## Assigned task a
Answer these questions from the passage on preparing curable resin (A1):
(i) What standard does the neutralization titration method for the hydroxy group equivalent conform to?
(ii) Which basic catalyst is particularly superior in catalytic activity?
(iii) What reaction temperature range is given for the intermediate phenolic compound and methacrylic anhydride?

## Provided passage

↓↓↓

The hydroxy group equivalent (the phenol equivalent) of the intermediate phenolic compound is preferably 80 to 500 g/eq and more preferably 100 to 300 g/eq from the viewpoint of heat resistance. The hydroxy group equivalent (the phenol equivalent) of the intermediate phenolic compound is calculated by the titration method, which refers to the neutralization titration method conforming to JIS K0070.
In Step (I-b), the curable resin (A1) can be obtained by known methods such as a reaction of the intermediate phenolic compound with methacrylic anhydride and methacryloyl chloride in the presence of a basic or acidic catalyst.
Methacrylic anhydride and methacryloyl chloride may each be used alone or used by being mixed together.
Specific examples of the basic catalyst include dimethylaminopyridine, tetrabutylammonium chloride (TBAB), alkaline earth metal hydroxides, alkali metal carbonates, and alkali metal hydroxides. Specific examples of the acidic catalyst include sulfuric acid and methanesulfonic acid. Dimethylaminopyridine is particularly superior in terms of catalytic activity.
Examples of the reaction of the intermediate phenolic compound and methacrylic anhydride include a method in which 1 to 10 moles of methacrylic anhydride is added per 1 mole of hydroxy groups contained in the intermediate phenolic compound and reacted at a temperature of 30 to 150° C. for 1 to 40 hours while 0.01 to 0.2 mole of the basic catalyst is added at once or added gradually.

↑↑↑

## Assigned task b
From the records, print everything from the line containing "requirements" down to the line containing "ts vary by nationality", both lines included, and nothing else.

Dataset entries
↓↓↓

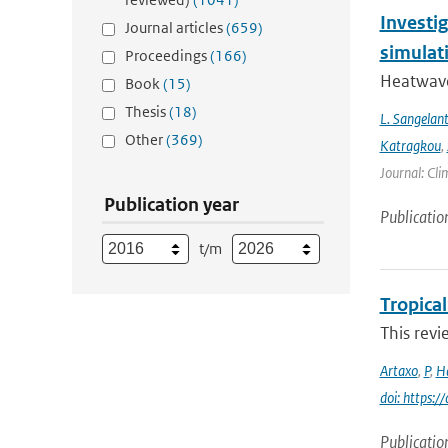
Investi
Journal articles
(659)
simulat
Proceedings
(166)
Heatwave
Book
(15)
Thesis
(18)
L. Sangelan
Other
(369)
Katragkou
,
Journal: Cli
Publication year
Publicatio
t/m
Tropica
This revi
Artaxo
,
P
,
H
doi: https:/
Publicatio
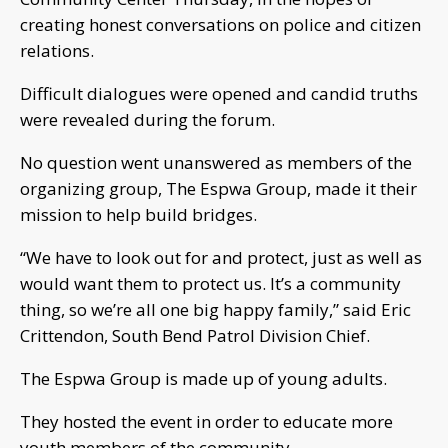
creating honest conversations on police and citizen
relations.
Difficult dialogues were opened and candid truths
were revealed during the forum.
No question went unanswered as members of the
organizing group, The Espwa Group, made it their
mission to help build bridges.
“We have to look out for and protect, just as well as
would want them to protect us. It’s a community
thing, so we’re all one big happy family,” said Eric
Crittendon, South Bend Patrol Division Chief.
The Espwa Group is made up of young adults.
They hosted the event in order to educate more
youth members of the community.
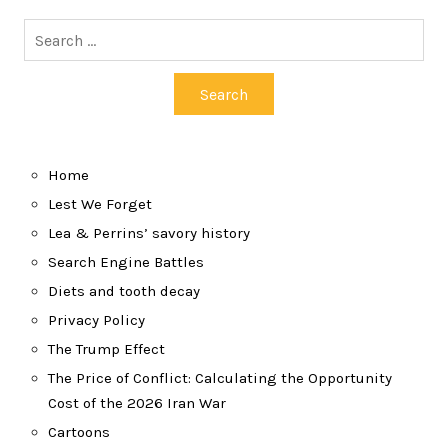
Search
for:
Home
Lest We Forget
Lea & Perrins’ savory history
Search Engine Battles
Diets and tooth decay
Privacy Policy
The Trump Effect
The Price of Conflict: Calculating the Opportunity
Cost of the 2026 Iran War
Cartoons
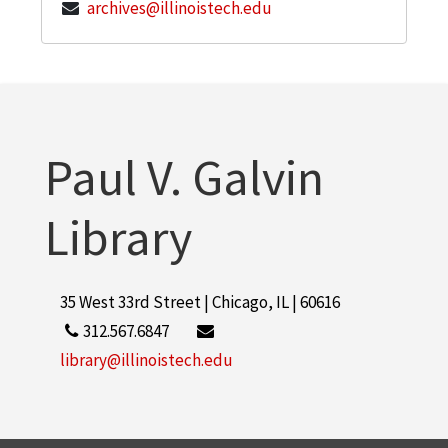
archives@illinoistech.edu
Paul V. Galvin
Library
35 West 33rd Street | Chicago, IL | 60616
312.567.6847
library@illinoistech.edu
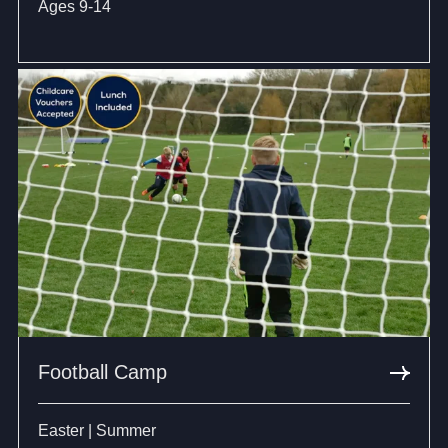
Ages 9-14
Football Camp
Easter | Summer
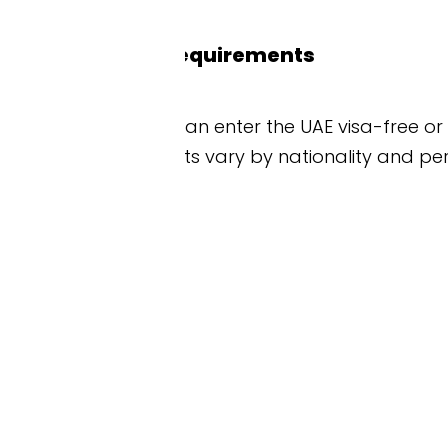
requirements
an enter the UAE visa-free or get a visa on arrival
ts vary by nationality and personal circumstances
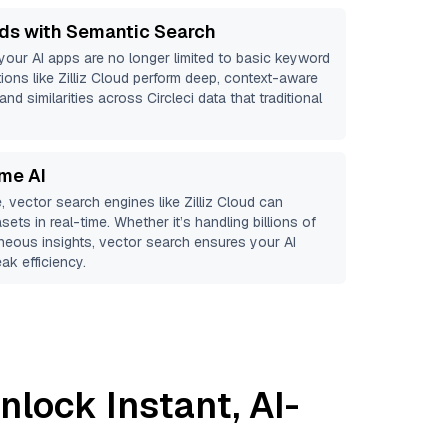
ds with Semantic Search
 your AI apps are no longer limited to basic keyword
ions like
Zilliz Cloud
perform deep, context-aware
and similarities across Circleci data that traditional
ime AI
, vector search engines like
Zilliz Cloud
can
sets in real-time. Whether it’s handling billions of
aneous insights, vector search ensures your AI
ak efficiency.
nlock Instant, AI-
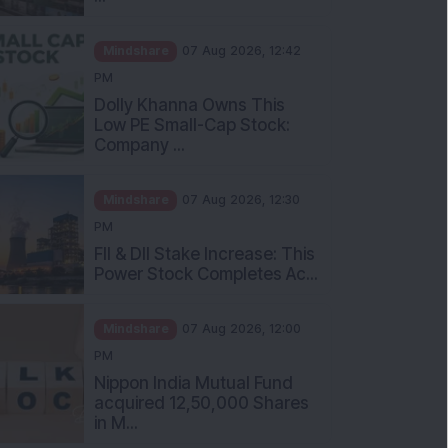
Mindshare
07 Aug 2026, 12:42
PM
Dolly Khanna Owns This
Low PE Small-Cap Stock:
Company ...
Mindshare
07 Aug 2026, 12:30
PM
FII & DII Stake Increase: This
Power Stock Completes Ac...
Mindshare
07 Aug 2026, 12:00
PM
Nippon India Mutual Fund
acquired 12,50,000 Shares
in M...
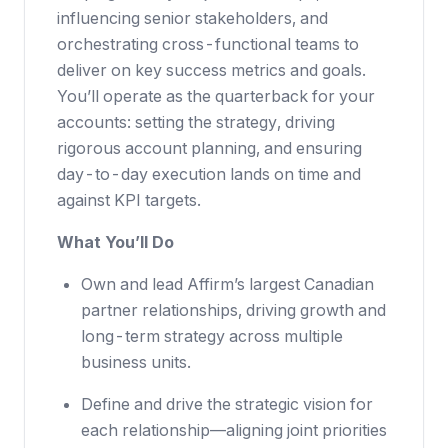
influencing senior stakeholders, and
orchestrating cross-functional teams to
deliver on key success metrics and goals.
You’ll operate as the quarterback for your
accounts: setting the strategy, driving
rigorous account planning, and ensuring
day-to-day execution lands on time and
against KPI targets.
What You’ll Do
Own and lead Affirm’s largest Canadian
partner relationships, driving growth and
long-term strategy across multiple
business units.
Define and drive the strategic vision for
each relationship—aligning joint priorities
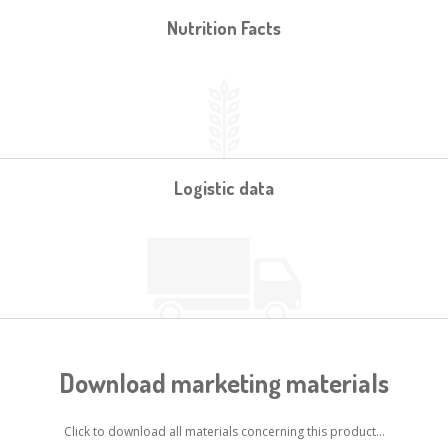
Nutrition Facts
Logistic data
Download marketing materials
Click to download all materials concerning this product...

↑↑↑

## Written reply a
(i) JIS K0070
(ii) Dimethylaminopyridine
(iii) 30 to 150° C.

## Written reply b
requirements
an enter the UAE visa-free or get a visa on arrival
ts vary by nationality and personal circumstances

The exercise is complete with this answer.